World champion Lewis Hamilton will head to the Hungarian Grand Prix in two weeks knowing that he can overhaul Mercedes-GP teammate and fierce rival Nico Rosberg in their Formula 1 title battle.
All the momentum is with the Briton after he romped to victory at Silverstone on Sunday for his fourth win in the last five races to move menacingly within a point of the German, who was demoted from runner-up to third for a breach of the rules governing radio communication.
“It’s mesmerising to see so many people so cheerful,” said Hamilton, reflecting on the acclaim of 130,000 fans at his home race, where Rosberg was booed on the podium – just as Hamilton was in Austria earlier this month.
“Just seeing how positive everyone was, the constant love that’s shown. I really feel like we did it together. It is a long journey we have been on, and there is real love there.”
Having equalled fellow Briton Nigel Mansell’s record of four Silverstone wins by completing a hat-trick, it was apt to hear the defending three-time champion talking about the same kind of “people power” that powered the 1992 world champion to his triumphs.
And seven days after chastising Hamilton for his part in a “brainless” move that saw him crash with Rosberg on the final lap of the Austrian victory, his Mercedes team chief Toto Wolff was eulogising him for his unmatched elan and speed in the wet conditions.
“Lewis stormed away at the beginning,” Wolff said. “He had the right pace and he just walked over the water. On a day like this, Lewis Hamilton is unstoppable.”
On the first racing lap after the safety car – out because of the heavy rain – had withdrawn, Hamilton surged into a lead of 3.6 seconds.
He attributed his speed to the support of the Silverstone crowd. It helps, too, when you are racing in the fastest car in the sport.
“I am really happy because it is so easy to come into this weekend with the wrong energy,” he said. “But to come in feeling fresh, powerful, strong and confident and then to deliver is what I plan to do every weekend.
“This has been the best week of the year, without doubt.”
Rosberg, who once enjoyed a championship lead of 43 points in this topsy-turvy season, may not agree.

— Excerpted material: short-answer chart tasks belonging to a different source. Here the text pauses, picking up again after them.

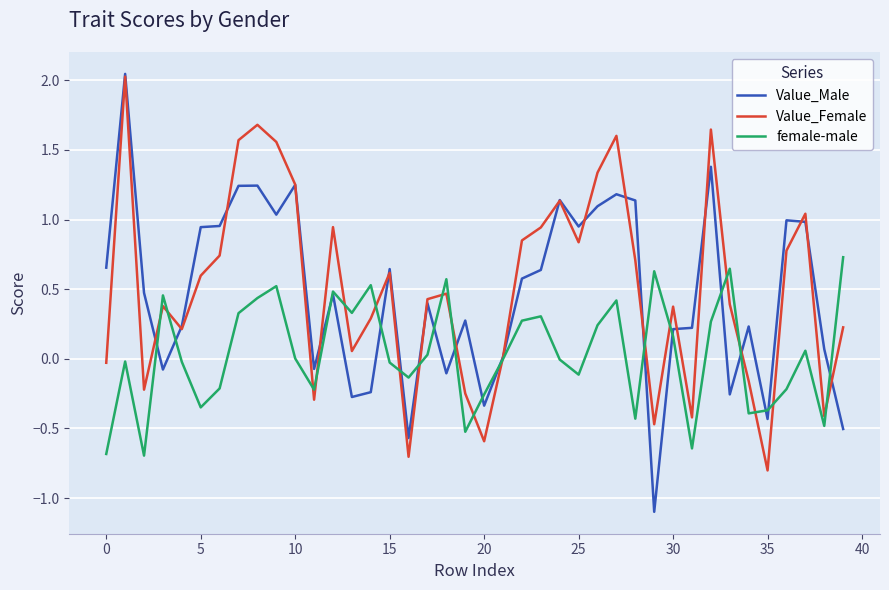

Count the number of categories in the chart.

40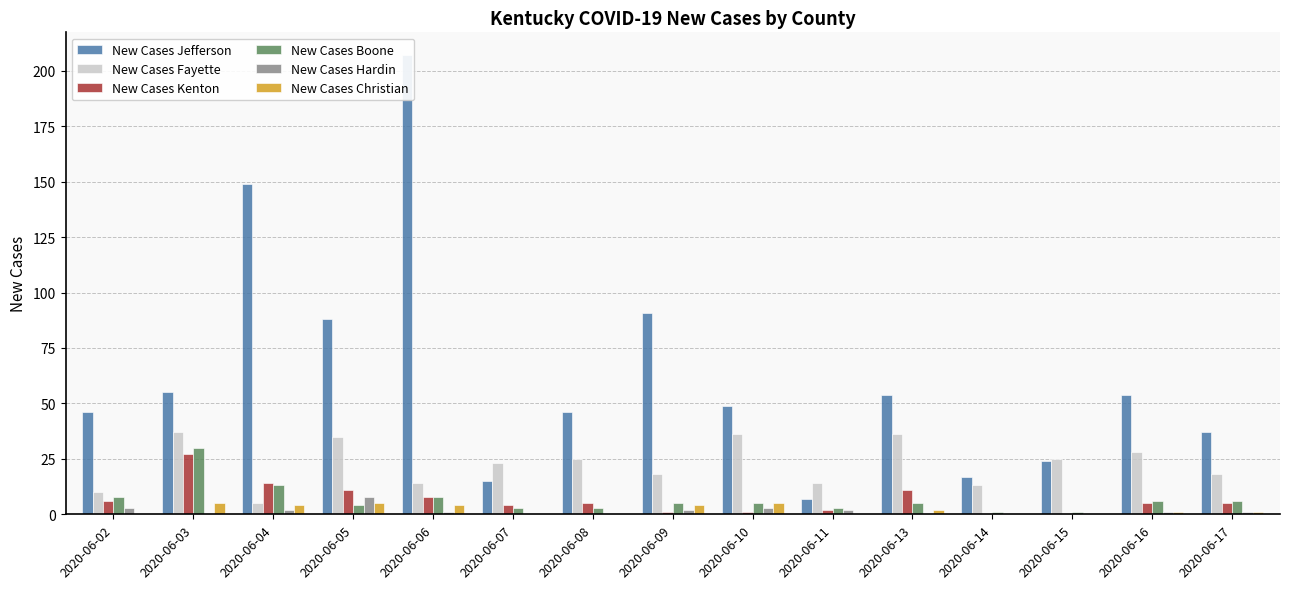

True or false: New Cases Fayette has a value of 7 at 2020-06-04.

False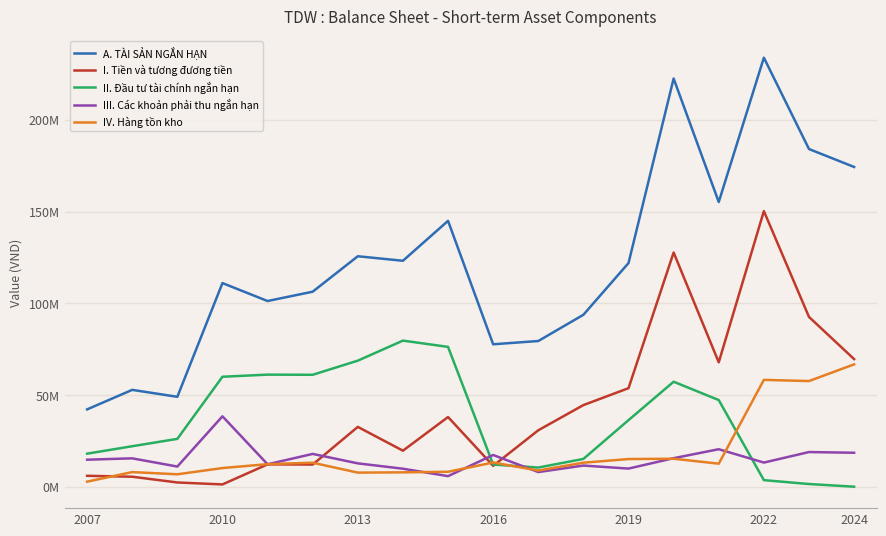

Which category has the lowest value in the A. TÀI SẢN NGẮN HẠN series?

2007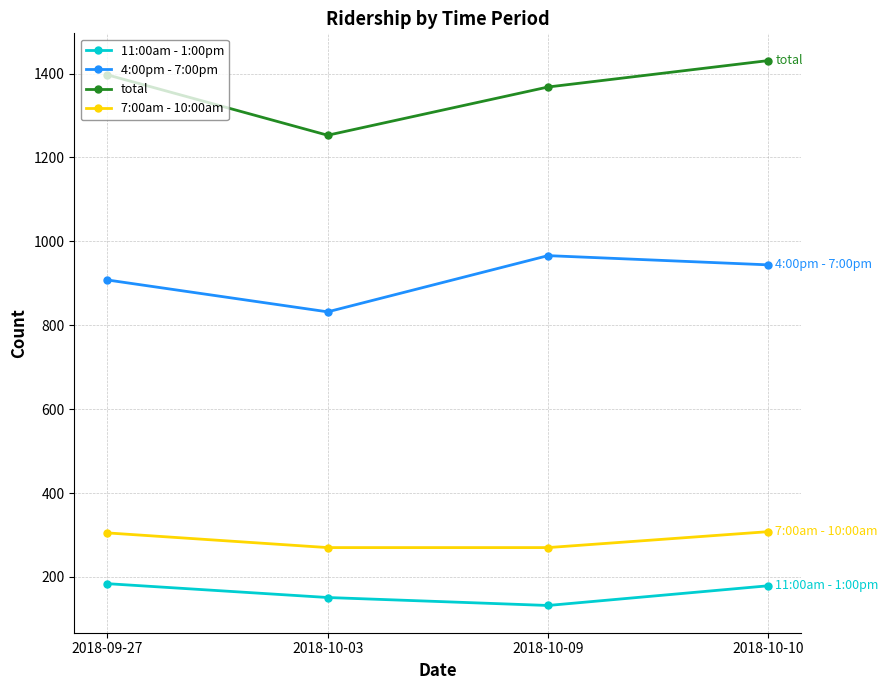

True or false: 7:00am - 10:00am and 4:00pm - 7:00pm intersect in this chart.

False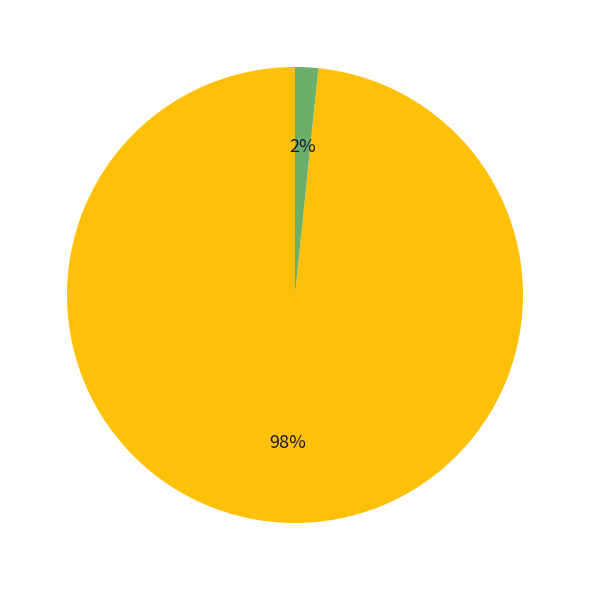

How many segments does this pie chart have?

2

Having been outpaced by Hamilton, he fought and won a battle with Dutch teenager Max Verstappen of Red Bull for second, only to have it taken from him for receiving instructions on how to solve a gearbox problem.
That short and seemingly innocuous radio dialogue led to a stewards’ inquiry and a 10-second time penalty that pushed him down to third, behind the promoted Verstappen.
Mercedes quickly gave notice that it intended to appeal and has until Thursday evening to do so. Mercedes believe that the chat was to resolve a technical safety issue and did not infringe the strict rules on “driver coaching”.
For Hamilton and Rosberg, once good friends but now more like sworn enemies, it is a reversal of fortunes following the opening five races of the season, when the German was dominant.
“I really feel that since that low, after Barcelona [where Hamilton and Rosberg crashed and retired on the opening lap], I was able to cultivate a very positive and strong mental attitude and that’s what I have today,” Hamilton said.
“That’s how I’ve won as many races as I have and it’s something I plan to continue.”